START Selected passage
We evaluate the recoverability of our indefinite lived intangible assets by comparing the estimated fair value of the trade names with their carrying values. We estimate the fair value of our trade names based on estimates of future royalty payments that are avoided through our ownership of the trade name, discounted to their present value. In determining the estimated fair value of the trade names, we consider current and projected future levels of sales based on our plans for those branded products, business trends, prospects and market and economic conditions.

 

47

 

THE SHYFT GROUP, INC. AND SUBSIDIARIES

NOTES TO CONSOLIDATED FINANCIAL STATEMENTS

(Dollar amounts in thousands, except per share data)

 

Significant judgments inherent in these assessments and analyses include assumptions about macroeconomic and industry conditions, appropriate sales growth rates, WACC and the amount of expected future net cash flows. The judgments and assumptions used in the estimate of fair value are generally consistent with the projections and assumptions that are used in current operating plans. Such assumptions are subject to change because of changing economic and competitive conditions. The determination of fair value is highly sensitive to differences between estimated and actual cash flows and changes in the related discount rate used to evaluate the fair value of the reporting units and trade names. See “Note 2 – Discontinued Operations for further details on our goodwill and indefinite-lived intangible assets related to the ERV business. See “Note 6 Goodwill and Intangible Assets” for further details on our goodwill and other intangible assets.

 

Warranties. Our policy is to record a provision for the estimated cost of warranty-related claims at the time of the sale, and periodically adjust the warranty liability to reflect actual experience. The amount of warranty liability accrued reflects management’s best estimate of the expected future cost of honoring our obligations under the warranty agreements. Expense related to warranty liabilities accrued for product sales, as well as adjustments to pre-existing warranty liabilities, are reflected within Cost of products sold on our Consolidated Statements of Operations. Our estimates are based on historical experience, the number of units involved, and the extent of features and components included in product models. See “Note 11 Commitments and Contingent Liabilities” for further information regarding warranties.
END Selected passage
START Data extracts
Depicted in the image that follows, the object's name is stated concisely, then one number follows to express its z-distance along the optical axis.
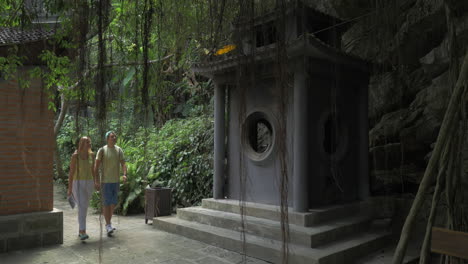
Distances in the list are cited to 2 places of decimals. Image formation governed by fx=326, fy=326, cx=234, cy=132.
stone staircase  4.84
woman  5.69
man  6.02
END Data extracts
Questions to answer:
[A] From the financial statement notes, quote the text starting with "We evaluate the" and going on through "per share data)".
[B] According to the financial statement notes, where is the expense for accrued warranty liabilities reflected?
[C] Continue the financial statement notes from where they stop.

Answers for this exercise:
[A]
We evaluate the recoverability of our indefinite lived intangible assets by comparing the estimated fair value of the trade names with their carrying values. We estimate the fair value of our trade names based on estimates of future royalty payments that are avoided through our ownership of the trade name, discounted to their present value. In determining the estimated fair value of the trade names, we consider current and projected future levels of sales based on our plans for those branded products, business trends, prospects and market and economic conditions.

 

47

 

THE SHYFT GROUP, INC. AND SUBSIDIARIES

NOTES TO CONSOLIDATED FINANCIAL STATEMENTS

(Dollar amounts in thousands, except per share data)

[B] Within Cost of products sold on the Consolidated Statements of Operations.

[C]
 

Contract Liabilities. We sometimes receive advance payments from customers for product orders and record these amounts as liabilities. We accept such deposits when presented by customers seeking improved pricing in connection with orders that are placed for products to be manufactured and sold at a future date. Sales associated with these deposits are recognized over time based on the inputs completed for a given performance obligation during the reporting period or deferred and recognized upon shipment of the related product to the customer depending on the terms of the contract.

 

Research and Development. Our research and development costs, which consist of compensation costs, travel and entertainment, administrative expenses and new product development among other items, are expensed as incurred.

 

Taxes on Income. We recognize deferred income tax assets and liabilities using enacted tax rates for the effect of temporary differences between the book and tax bases of recorded assets and liabilities. Deferred tax liabilities generally represent tax expense recognized for which payment has been deferred, or expenses which have been deducted in our tax returns, but which have not yet been recognized as an expense in our financial statements.

 

We establish valuation allowances for deferred income tax assets in accordance with GAAP, which provides that such valuation allowances shall be established unless realization of the income tax benefits is more likely than not. The ultimate realization of deferred tax assets is dependent upon the generation of future taxable income during the periods in which those temporary differences become deductible. At each reporting period, we consider the scheduled reversal of deferred tax liabilities, available taxes in carryback periods, tax planning strategies and projected future taxable income in making this assessment.

 

We recognize the tax benefit from an uncertain tax position only if it is more likely than not that the tax position will be sustained on examination by the taxing authorities. The determination is based on the technical merits of the position and presumes that each uncertain tax position will be examined by the relevant taxing authority that has full knowledge of all relevant information. Although we believe the estimates are reasonable, no assurance can be given that the final outcome of these matters will not be different than what is reflected in the historical income tax provisions and accruals.

 

Interest and penalties attributable to income taxes are recorded as a component of income taxes. See “Note 9 Taxes on Income” for further details on our income taxes.

 

48

 

THE SHYFT GROUP, INC. AND SUBSIDIARIES

NOTES TO CONSOLIDATED FINANCIAL STATEMENTS

(Dollar amounts in thousands, except per share data)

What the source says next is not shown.